What the exercise asks>
Between the line containing "Python](book/02_start/) | - |" and the line containing "12 | [Шаблоны" lies a run of lines; give that run again exactly, with both of those lines, and nothing else from the entries below.

Extracted material>

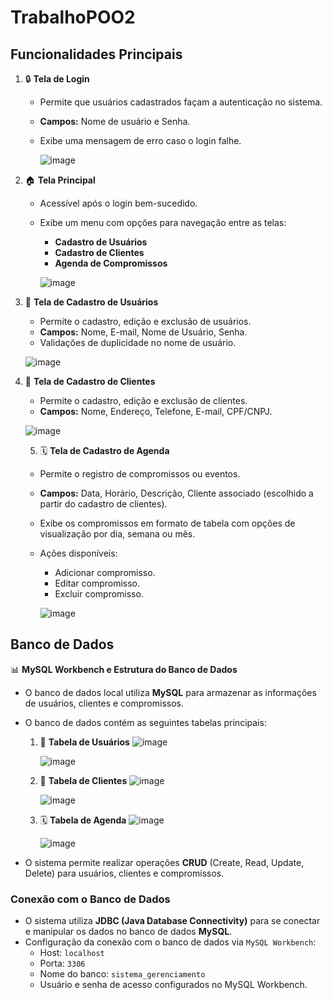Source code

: # TrabalhoPOO2


## Funcionalidades Principais

1. :lock: **Tela de Login**
    - Permite que usuários cadastrados façam a autenticação no sistema.
    - **Campos:** Nome de usuário e Senha.
    - Exibe uma mensagem de erro caso o login falhe.
  
      ![image](https://github.com/user-attachments/assets/2e344e4d-b7e1-4960-b9c0-783a8381e3c5)


2. :house: **Tela Principal**
    - Acessível após o login bem-sucedido.
    - Exibe um menu com opções para navegação entre as telas:
        - **Cadastro de Usuários**
        - **Cadastro de Clientes**
        - **Agenda de Compromissos**

         ![image](https://github.com/user-attachments/assets/b00abe6d-89c9-4398-a190-fce12d0493fd)



3. :busts_in_silhouette: **Tela de Cadastro de Usuários**
    - Permite o cadastro, edição e exclusão de usuários.
    - **Campos:** Nome, E-mail, Nome de Usuário, Senha.
    - Validações de duplicidade no nome de usuário.

    ![image](https://github.com/user-attachments/assets/82b84ba8-5bae-4bc4-9bd9-550371c8767a)


5. :bust_in_silhouette: **Tela de Cadastro de Clientes**
    - Permite o cadastro, edição e exclusão de clientes.
    - **Campos:** Nome, Endereço, Telefone, E-mail, CPF/CNPJ.
  
    ![image](https://github.com/user-attachments/assets/56bb3d8e-b667-448d-b294-8a6716789d65)


   5. 🗓️ **Tela de Cadastro de Agenda**
    - Permite o registro de compromissos ou eventos.
    - **Campos:** Data, Horário, Descrição, Cliente associado (escolhido a partir do cadastro de clientes).
    - Exibe os compromissos em formato de tabela com opções de visualização por dia, semana ou mês.
    - Ações disponíveis:
        - Adicionar compromisso.
        - Editar compromisso.
        - Excluir compromisso.
     
      ![image](https://github.com/user-attachments/assets/33575a82-54b2-4ea7-bdb6-f3d172c84387)


## Banco de Dados

📊 **MySQL Workbench e Estrutura do Banco de Dados**

- O banco de dados local utiliza **MySQL** para armazenar as informações de usuários, clientes e compromissos.
- O banco de dados contém as seguintes tabelas principais:




    1. 👥 **Tabela de Usuários**
       ![image](https://github.com/user-attachments/assets/6c1c3c2c-3e21-49b5-82f8-73336a4d78b6)


       ![image](https://github.com/user-attachments/assets/bf0bbb84-a418-4f47-8846-e56fab97e623)





    3. 👤 **Tabela de Clientes**
       ![image](https://github.com/user-attachments/assets/32575d0b-f038-43ba-87b3-5291f31e4171)

       ![image](https://github.com/user-attachments/assets/09957e4c-cebd-4743-b99b-f5bb0a53375e)







    5. 🗓️ **Tabela de Agenda**
        ![image](https://github.com/user-attachments/assets/a8b29565-1b3e-43e8-a5e2-5e55f6ded33e)

       ![image](https://github.com/user-attachments/assets/40c7a764-f456-4dca-88dc-3db4b38856d9)



- O sistema permite realizar operações **CRUD** (Create, Read, Update, Delete) para usuários, clientes e compromissos.

### Conexão com o Banco de Dados

- O sistema utiliza **JDBC (Java Database Connectivity)** para se conectar e manipular os dados no banco de dados **MySQL**.
- Configuração da conexão com o banco de dados via `MySQL Workbench`:
    - Host: `localhost`
    - Porta: `3306`
    - Nome do banco: `sistema_gerenciamento`
    - Usuário e senha de acesso configurados no MySQL Workbench.
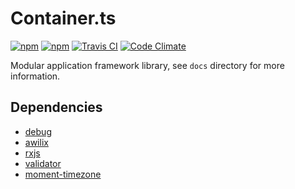 # Container.ts

[![npm](https://img.shields.io/npm/v/container.ts.svg?style=flat-square)](https://www.npmjs.com/package/container.ts)
[![npm](https://img.shields.io/npm/l/container.ts.svg?style=flat-square)](https://github.com/mojzunet/container.ts/blob/master/LICENCE)
[![Travis CI](https://img.shields.io/travis/mojzunet/container.ts.svg?style=flat-square)](https://travis-ci.org/mojzunet/container.ts)
[![Code Climate](https://img.shields.io/codeclimate/coverage/github/mojzunet/container.ts.svg?style=flat-square)](https://codeclimate.com/github/mojzunet/container.ts)

Modular application framework library, see `docs` directory for more information.

## Dependencies

-   [debug](https://www.npmjs.com/package/debug)
-   [awilix](https://www.npmjs.com/package/awilix)
-   [rxjs](https://www.npmjs.com/package/rxjs)
-   [validator](https://www.npmjs.com/package/validator)
-   [moment-timezone](https://www.npmjs.com/package/moment-timezone)
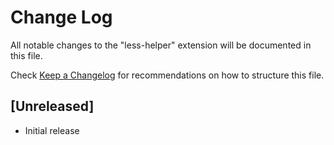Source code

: # Change Log

All notable changes to the "less-helper" extension will be documented in this file.

Check [Keep a Changelog](http://keepachangelog.com/) for recommendations on how to structure this file.

## [Unreleased]

- Initial release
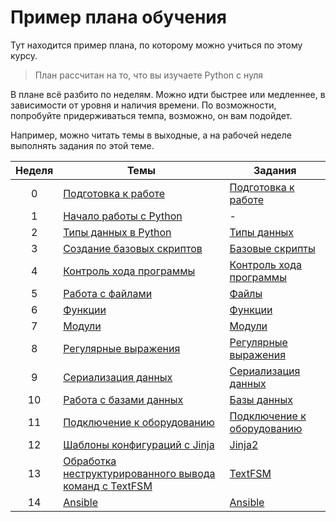 # Пример плана обучения

Тут находится пример плана, по которому можно учиться по этому курсу.

> План рассчитан на то, что вы изучаете Python с нуля

В плане всё разбито по неделям.
Можно идти быстрее или медленнее, в зависимости от уровня и наличия времени.
По возможности, попробуйте придерживаться темпа, возможно, он вам подойдет.

Например, можно читать темы в выходные, а на рабочей неделе выполнять задания по этой теме.


| Неделя | Темы | Задания |
| :--: | -- | -- |
| 0 | [Подготовка к работе](book/01_intro/)| [Подготовка к работе](https://natenka.gitbooks.io/pyneng/content/book/exercises/01_intro/01_exercises.md) |
| 1 | [Начало работы с Python](book/02_start/) | - |
| 2 | [Типы данных в Python](book/03_data_structures/)| [Типы данных](book/exercises/03_data_structures/03_exercises.md) |
| 3 | [Создание базовых скриптов](book/04_basic_scripts/)| [Базовые скрипты](book/exercises/04_basic_scripts/04_exercises.md)|
| 4 | [Контроль хода программы](book/05_control_structures/)| [Контроль хода программы](book/exercises/ch_05/05_exercises.md)
| 5 | [Работа с файлами](book/06_files/)| [Файлы](book/exercises/06_files/06_exercises.md)|
| 6 | [Функции](book/07_functions/) | [Функции](book/exercises/07_functions/07_exercises.md) |
| 7 | [Модули](book/08_modules/)| [Модули](book/exercises/08_modules/08_exercises.md)
| 8 | [Регулярные выражения](book/09_regex/) | [Регулярные выражения](book/exercises/09_regex/09_exercises.html)|
| 9 | [Сериализация данных](book/10_serialization/) | [Сериализация данных](book/exercises/10_serialization/10_exercises.md) |
| 10 | [Работа с базами данных](book/11_db/) | [Базы данных](book/exercises/11_db/11_exercises.md) |
| 11 | [Подключение к оборудованию](book/12_ssh_telnet/)| [Подключение к оборудованию](book/exercises/12_ssh_telnet/12_exercises.md) |
| 12 | [Шаблоны конфигураций с Jinja](book/13_jinja2/)| [Jinja2](book/exercises/13_jinja2/13_exercises.md) |
| 13 | [Обработка неструктурированного вывода команд с TextFSM](book/14_textfsm/)| [TextFSM](book/exercises/14_textfsm/14_exercises.md) |
| 14 | [Ansible](book/15_ansible/) | [Ansible](book/exercises/15_ansible/15_exercises.md) |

Output>
| 1 | [Начало работы с Python](book/02_start/) | - |
| 2 | [Типы данных в Python](book/03_data_structures/)| [Типы данных](book/exercises/03_data_structures/03_exercises.md) |
| 3 | [Создание базовых скриптов](book/04_basic_scripts/)| [Базовые скрипты](book/exercises/04_basic_scripts/04_exercises.md)|
| 4 | [Контроль хода программы](book/05_control_structures/)| [Контроль хода программы](book/exercises/ch_05/05_exercises.md)
| 5 | [Работа с файлами](book/06_files/)| [Файлы](book/exercises/06_files/06_exercises.md)|
| 6 | [Функции](book/07_functions/) | [Функции](book/exercises/07_functions/07_exercises.md) |
| 7 | [Модули](book/08_modules/)| [Модули](book/exercises/08_modules/08_exercises.md)
| 8 | [Регулярные выражения](book/09_regex/) | [Регулярные выражения](book/exercises/09_regex/09_exercises.html)|
| 9 | [Сериализация данных](book/10_serialization/) | [Сериализация данных](book/exercises/10_serialization/10_exercises.md) |
| 10 | [Работа с базами данных](book/11_db/) | [Базы данных](book/exercises/11_db/11_exercises.md) |
| 11 | [Подключение к оборудованию](book/12_ssh_telnet/)| [Подключение к оборудованию](book/exercises/12_ssh_telnet/12_exercises.md) |
| 12 | [Шаблоны конфигураций с Jinja](book/13_jinja2/)| [Jinja2](book/exercises/13_jinja2/13_exercises.md) |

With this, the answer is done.